About this task:
Every line in the records below that holds the word "leuke" is to be copied.

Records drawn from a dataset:
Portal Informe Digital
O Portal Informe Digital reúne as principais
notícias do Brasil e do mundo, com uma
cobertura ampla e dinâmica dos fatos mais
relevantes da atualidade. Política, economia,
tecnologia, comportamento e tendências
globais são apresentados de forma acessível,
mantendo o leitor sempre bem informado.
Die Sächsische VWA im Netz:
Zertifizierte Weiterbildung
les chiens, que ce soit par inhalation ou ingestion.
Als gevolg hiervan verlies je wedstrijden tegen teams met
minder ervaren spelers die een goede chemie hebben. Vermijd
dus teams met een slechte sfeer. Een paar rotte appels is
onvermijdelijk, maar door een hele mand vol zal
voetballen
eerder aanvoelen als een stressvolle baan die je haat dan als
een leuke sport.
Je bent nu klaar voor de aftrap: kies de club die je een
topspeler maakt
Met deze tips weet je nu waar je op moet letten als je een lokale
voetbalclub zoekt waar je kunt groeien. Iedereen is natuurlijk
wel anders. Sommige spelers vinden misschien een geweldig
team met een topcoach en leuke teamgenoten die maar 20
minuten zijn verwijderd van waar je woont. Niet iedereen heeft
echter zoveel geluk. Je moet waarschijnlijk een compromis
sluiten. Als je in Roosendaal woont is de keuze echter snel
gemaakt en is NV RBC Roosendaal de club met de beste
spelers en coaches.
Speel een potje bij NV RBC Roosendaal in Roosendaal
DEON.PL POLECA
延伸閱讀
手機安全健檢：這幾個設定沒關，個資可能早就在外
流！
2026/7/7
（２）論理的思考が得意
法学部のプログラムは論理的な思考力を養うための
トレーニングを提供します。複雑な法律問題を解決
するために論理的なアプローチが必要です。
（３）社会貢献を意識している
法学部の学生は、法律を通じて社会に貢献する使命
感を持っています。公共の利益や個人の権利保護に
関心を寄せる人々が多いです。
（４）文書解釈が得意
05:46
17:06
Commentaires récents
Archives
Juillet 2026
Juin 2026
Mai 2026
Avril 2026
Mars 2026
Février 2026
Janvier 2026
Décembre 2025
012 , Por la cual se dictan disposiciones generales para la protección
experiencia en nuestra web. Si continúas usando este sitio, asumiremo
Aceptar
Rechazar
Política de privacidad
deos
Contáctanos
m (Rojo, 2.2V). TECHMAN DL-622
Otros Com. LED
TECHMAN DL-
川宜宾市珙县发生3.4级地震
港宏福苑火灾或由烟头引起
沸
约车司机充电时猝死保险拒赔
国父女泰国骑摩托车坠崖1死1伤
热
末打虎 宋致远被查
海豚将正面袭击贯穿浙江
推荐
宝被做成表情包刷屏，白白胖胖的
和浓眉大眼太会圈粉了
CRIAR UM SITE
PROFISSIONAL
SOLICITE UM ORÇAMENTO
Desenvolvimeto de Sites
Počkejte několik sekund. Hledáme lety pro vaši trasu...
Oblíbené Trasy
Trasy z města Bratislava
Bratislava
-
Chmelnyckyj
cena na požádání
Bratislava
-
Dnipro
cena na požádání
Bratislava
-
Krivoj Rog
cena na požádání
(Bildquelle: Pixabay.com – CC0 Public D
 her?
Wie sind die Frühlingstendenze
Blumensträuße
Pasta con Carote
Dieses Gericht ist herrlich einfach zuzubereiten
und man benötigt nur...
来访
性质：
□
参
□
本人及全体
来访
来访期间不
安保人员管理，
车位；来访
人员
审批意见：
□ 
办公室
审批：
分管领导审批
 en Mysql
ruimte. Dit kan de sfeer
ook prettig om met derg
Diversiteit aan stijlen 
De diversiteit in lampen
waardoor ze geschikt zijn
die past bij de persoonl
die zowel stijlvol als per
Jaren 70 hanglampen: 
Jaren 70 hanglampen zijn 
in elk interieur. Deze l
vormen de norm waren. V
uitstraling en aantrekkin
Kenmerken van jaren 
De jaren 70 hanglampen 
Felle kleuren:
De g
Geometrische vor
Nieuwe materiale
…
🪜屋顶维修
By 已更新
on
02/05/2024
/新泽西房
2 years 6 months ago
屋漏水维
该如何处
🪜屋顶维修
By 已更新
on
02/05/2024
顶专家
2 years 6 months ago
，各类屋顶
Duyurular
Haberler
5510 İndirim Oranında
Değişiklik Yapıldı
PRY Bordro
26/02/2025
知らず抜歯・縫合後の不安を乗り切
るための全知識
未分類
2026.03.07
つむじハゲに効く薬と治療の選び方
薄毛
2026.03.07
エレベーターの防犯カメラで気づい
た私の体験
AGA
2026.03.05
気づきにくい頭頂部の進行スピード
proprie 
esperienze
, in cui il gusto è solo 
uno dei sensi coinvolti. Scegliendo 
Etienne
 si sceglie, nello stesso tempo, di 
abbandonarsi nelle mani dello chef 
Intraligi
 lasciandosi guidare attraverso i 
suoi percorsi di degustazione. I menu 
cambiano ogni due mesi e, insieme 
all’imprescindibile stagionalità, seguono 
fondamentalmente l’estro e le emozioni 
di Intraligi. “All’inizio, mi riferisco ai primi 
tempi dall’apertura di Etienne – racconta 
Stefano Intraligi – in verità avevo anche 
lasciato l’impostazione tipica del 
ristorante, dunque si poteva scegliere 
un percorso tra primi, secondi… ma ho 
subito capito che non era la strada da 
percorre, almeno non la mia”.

Your solution:
een leuke sport.
team met een topcoach en leuke teamgenoten die maar 20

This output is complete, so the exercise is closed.